Because of the capital and talent required to build a competitive offering. Even large companies like IBM and Oracle have failed to keep up.
The big 3 clouds have built a nice moat and can charge whatever they want. They still compete on prices but it's clear they're colluding on network fees at least.
It's not just capital or talent. I have seen first hand non-tech executive decision makers pick a specific cloud provider because of the old adage "No one got fired for buying IBM". That momentum is incredibly hard to compete against.
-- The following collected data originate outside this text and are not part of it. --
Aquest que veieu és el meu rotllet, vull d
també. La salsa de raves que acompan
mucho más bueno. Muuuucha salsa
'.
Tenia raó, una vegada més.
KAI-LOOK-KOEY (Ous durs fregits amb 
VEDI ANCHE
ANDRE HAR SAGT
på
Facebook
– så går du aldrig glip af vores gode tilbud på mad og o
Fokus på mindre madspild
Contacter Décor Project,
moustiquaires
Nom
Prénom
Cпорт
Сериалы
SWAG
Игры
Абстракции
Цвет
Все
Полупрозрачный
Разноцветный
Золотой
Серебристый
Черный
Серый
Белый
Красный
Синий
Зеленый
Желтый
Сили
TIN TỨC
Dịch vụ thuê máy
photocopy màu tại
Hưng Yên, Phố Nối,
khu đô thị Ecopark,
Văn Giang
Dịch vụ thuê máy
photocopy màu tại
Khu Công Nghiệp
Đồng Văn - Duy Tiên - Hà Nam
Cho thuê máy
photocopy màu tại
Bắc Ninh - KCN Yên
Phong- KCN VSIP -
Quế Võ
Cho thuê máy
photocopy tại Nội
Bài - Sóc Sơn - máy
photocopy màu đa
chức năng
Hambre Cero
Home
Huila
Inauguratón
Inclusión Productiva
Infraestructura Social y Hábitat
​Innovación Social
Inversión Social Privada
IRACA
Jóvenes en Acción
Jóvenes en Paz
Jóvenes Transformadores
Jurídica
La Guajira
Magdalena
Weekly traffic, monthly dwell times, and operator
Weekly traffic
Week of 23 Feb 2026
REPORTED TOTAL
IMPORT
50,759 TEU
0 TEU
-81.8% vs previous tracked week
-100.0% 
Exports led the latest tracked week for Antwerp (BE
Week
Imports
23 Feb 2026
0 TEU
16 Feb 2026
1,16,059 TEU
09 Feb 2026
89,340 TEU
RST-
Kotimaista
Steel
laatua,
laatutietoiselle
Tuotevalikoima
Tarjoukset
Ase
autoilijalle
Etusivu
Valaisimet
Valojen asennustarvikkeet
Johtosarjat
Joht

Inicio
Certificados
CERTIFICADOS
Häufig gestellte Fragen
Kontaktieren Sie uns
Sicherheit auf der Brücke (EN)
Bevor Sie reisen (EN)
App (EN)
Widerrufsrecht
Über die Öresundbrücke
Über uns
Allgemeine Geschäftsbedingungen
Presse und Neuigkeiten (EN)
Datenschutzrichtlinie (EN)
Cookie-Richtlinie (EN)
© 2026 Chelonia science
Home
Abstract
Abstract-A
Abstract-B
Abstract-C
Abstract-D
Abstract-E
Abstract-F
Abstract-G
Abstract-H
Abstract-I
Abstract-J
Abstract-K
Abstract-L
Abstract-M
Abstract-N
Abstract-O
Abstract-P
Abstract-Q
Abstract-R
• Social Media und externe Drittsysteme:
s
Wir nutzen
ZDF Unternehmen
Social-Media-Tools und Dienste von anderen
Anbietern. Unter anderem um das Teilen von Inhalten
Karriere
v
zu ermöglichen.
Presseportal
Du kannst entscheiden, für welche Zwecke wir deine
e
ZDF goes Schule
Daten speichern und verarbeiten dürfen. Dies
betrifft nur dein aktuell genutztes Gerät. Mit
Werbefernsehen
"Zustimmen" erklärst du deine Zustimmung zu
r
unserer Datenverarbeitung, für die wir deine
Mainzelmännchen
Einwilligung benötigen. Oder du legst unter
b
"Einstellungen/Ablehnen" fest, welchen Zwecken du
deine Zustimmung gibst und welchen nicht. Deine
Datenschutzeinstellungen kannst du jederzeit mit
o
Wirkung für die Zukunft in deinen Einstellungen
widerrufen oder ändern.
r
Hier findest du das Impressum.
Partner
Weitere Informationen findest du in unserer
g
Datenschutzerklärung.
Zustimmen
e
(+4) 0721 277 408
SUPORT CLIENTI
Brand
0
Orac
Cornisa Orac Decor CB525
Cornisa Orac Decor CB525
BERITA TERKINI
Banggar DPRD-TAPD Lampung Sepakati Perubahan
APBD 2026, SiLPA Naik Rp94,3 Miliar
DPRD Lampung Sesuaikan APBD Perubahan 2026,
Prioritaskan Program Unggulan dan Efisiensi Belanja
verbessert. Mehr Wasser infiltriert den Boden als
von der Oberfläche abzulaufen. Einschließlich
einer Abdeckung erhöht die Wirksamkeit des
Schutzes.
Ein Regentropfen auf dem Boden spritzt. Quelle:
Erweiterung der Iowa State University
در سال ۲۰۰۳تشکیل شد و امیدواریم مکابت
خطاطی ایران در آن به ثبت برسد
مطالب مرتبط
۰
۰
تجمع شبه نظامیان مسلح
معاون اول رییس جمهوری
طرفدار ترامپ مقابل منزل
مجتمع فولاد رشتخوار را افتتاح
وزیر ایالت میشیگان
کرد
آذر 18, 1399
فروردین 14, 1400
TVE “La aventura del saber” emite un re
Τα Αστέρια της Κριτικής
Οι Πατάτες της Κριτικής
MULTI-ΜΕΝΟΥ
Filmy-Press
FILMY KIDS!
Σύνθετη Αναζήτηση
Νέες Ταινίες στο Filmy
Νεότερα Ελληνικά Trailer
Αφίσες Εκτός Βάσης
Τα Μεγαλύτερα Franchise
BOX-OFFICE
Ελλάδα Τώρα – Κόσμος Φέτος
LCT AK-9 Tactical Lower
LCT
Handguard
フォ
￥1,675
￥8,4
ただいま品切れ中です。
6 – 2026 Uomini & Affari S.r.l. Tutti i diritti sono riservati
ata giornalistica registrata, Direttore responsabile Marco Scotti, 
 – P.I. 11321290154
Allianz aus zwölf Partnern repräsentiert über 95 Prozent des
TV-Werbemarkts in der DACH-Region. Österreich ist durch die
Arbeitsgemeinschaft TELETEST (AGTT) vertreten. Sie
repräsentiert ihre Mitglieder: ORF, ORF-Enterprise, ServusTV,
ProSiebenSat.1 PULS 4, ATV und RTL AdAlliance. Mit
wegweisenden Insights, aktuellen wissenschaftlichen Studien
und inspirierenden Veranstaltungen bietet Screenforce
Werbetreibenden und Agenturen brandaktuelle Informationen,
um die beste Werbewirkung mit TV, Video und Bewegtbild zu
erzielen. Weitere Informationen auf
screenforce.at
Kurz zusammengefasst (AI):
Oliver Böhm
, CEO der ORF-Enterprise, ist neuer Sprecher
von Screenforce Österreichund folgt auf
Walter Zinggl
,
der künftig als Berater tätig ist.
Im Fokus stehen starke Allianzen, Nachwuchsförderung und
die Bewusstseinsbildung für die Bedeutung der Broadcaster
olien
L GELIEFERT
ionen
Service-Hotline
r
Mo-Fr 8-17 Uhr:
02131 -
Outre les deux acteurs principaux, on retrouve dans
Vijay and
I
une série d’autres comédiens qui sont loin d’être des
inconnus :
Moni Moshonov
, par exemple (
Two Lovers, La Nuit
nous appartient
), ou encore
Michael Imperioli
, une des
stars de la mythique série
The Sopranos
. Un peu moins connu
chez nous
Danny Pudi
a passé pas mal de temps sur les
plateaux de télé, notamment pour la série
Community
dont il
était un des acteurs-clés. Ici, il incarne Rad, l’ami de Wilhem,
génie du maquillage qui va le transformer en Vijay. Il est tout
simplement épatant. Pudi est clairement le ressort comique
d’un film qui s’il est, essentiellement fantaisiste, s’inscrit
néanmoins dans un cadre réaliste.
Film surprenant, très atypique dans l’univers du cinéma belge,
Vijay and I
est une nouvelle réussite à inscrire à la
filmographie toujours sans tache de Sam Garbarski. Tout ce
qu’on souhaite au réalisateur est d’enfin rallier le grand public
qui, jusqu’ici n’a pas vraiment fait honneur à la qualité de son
Google Cloud is fairly solid from a technology perspective, not to mention Google's deep pockets, and still has an uphill climb against MS and AWS.
Not directly a response to you, but GCP is actually phenomenal in some areas over AWS: BigQuery, Data Studio (I know it's not really "GCP" but vs AWS' offering), and Pubsub come to mind.
Oddly enough, they falter in other areas: no equivalent to Kinesis Firehose, and true to your point, I was told by customer service just to build my own DataFlow job to take a Pubsub topic and make files.
It's like some of their product managers have a very customer-first mindset (BigQuery, Pubsub) and some could not care less.
There's not much competition because of enormous lockin effects. Once a cloud provider is chosen, you're pretty wedded to it.
Inside your dev team, every institutional bit of knowledge about how AWS works, how to configure it, how to work around their mostly bad docs, and how to navigate their hot garbage UI.
Every line of code that touches an AWS api.
If you need data centers in certain regions for eg localization laws, AWS is afaik the only choice.